→ Supplied material:

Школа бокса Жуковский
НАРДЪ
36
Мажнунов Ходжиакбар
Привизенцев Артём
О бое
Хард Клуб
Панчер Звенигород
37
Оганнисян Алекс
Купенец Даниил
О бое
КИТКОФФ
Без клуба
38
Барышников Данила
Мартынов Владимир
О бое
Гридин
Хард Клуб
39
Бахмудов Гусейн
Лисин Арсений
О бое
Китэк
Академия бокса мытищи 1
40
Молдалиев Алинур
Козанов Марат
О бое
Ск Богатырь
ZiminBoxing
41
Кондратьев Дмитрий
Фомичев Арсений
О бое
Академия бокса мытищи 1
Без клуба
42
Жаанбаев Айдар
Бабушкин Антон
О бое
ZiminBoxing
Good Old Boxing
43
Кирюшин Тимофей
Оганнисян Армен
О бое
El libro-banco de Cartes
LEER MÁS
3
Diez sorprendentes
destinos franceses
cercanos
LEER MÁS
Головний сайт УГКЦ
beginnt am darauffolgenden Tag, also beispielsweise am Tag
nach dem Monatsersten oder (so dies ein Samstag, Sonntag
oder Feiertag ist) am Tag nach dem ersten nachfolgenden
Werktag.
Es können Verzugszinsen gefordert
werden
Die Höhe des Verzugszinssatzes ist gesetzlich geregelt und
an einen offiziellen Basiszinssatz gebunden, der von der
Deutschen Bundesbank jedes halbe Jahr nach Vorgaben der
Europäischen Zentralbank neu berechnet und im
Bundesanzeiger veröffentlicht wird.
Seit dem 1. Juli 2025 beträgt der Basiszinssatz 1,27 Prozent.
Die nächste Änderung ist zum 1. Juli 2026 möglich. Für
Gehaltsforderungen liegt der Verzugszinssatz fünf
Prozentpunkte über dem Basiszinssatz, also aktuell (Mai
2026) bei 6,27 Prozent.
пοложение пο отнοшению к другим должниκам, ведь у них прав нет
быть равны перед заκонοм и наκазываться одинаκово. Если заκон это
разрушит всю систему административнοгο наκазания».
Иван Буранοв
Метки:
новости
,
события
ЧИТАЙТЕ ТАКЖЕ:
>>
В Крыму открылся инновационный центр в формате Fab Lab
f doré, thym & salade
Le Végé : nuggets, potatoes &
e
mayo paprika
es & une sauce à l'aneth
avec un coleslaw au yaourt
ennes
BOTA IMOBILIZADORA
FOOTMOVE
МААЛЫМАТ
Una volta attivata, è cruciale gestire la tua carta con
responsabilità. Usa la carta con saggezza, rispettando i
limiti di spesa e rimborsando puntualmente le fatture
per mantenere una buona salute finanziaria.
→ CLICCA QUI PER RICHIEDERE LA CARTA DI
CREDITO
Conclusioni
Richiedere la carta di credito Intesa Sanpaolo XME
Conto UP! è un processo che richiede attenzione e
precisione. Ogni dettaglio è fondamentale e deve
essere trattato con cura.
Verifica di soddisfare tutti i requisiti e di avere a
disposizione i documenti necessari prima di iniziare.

→ The task:
Retype all the lines of the entries above without changing any character, line break, or ordering.

→ Problem solution:
Школа бокса Жуковский
НАРДЪ
36
Мажнунов Ходжиакбар
Привизенцев Артём
О бое
Хард Клуб
Панчер Звенигород
37
Оганнисян Алекс
Купенец Даниил
О бое
КИТКОФФ
Без клуба
38
Барышников Данила
Мартынов Владимир
О бое
Гридин
Хард Клуб
39
Бахмудов Гусейн
Лисин Арсений
О бое
Китэк
Академия бокса мытищи 1
40
Молдалиев Алинур
Козанов Марат
О бое
Ск Богатырь
ZiminBoxing
41
Кондратьев Дмитрий
Фомичев Арсений
О бое
Академия бокса мытищи 1
Без клуба
42
Жаанбаев Айдар
Бабушкин Антон
О бое
ZiminBoxing
Good Old Boxing
43
Кирюшин Тимофей
Оганнисян Армен
О бое
El libro-banco de Cartes
LEER MÁS
3
Diez sorprendentes
destinos franceses
cercanos
LEER MÁS
Головний сайт УГКЦ
beginnt am darauffolgenden Tag, also beispielsweise am Tag
nach dem Monatsersten oder (so dies ein Samstag, Sonntag
oder Feiertag ist) am Tag nach dem ersten nachfolgenden
Werktag.
Es können Verzugszinsen gefordert
werden
Die Höhe des Verzugszinssatzes ist gesetzlich geregelt und
an einen offiziellen Basiszinssatz gebunden, der von der
Deutschen Bundesbank jedes halbe Jahr nach Vorgaben der
Europäischen Zentralbank neu berechnet und im
Bundesanzeiger veröffentlicht wird.
Seit dem 1. Juli 2025 beträgt der Basiszinssatz 1,27 Prozent.
Die nächste Änderung ist zum 1. Juli 2026 möglich. Für
Gehaltsforderungen liegt der Verzugszinssatz fünf
Prozentpunkte über dem Basiszinssatz, also aktuell (Mai
2026) bei 6,27 Prozent.
пοложение пο отнοшению к другим должниκам, ведь у них прав нет
быть равны перед заκонοм и наκазываться одинаκово. Если заκон это
разрушит всю систему административнοгο наκазания».
Иван Буранοв
Метки:
новости
,
события
ЧИТАЙТЕ ТАКЖЕ:
>>
В Крыму открылся инновационный центр в формате Fab Lab
f doré, thym & salade
Le Végé : nuggets, potatoes &
e
mayo paprika
es & une sauce à l'aneth
avec un coleslaw au yaourt
ennes
BOTA IMOBILIZADORA
FOOTMOVE
МААЛЫМАТ
Una volta attivata, è cruciale gestire la tua carta con
responsabilità. Usa la carta con saggezza, rispettando i
limiti di spesa e rimborsando puntualmente le fatture
per mantenere una buona salute finanziaria.
→ CLICCA QUI PER RICHIEDERE LA CARTA DI
CREDITO
Conclusioni
Richiedere la carta di credito Intesa Sanpaolo XME
Conto UP! è un processo che richiede attenzione e
precisione. Ogni dettaglio è fondamentale e deve
essere trattato con cura.
Verifica di soddisfare tutti i requisiti e di avere a
disposizione i documenti necessari prima di iniziare.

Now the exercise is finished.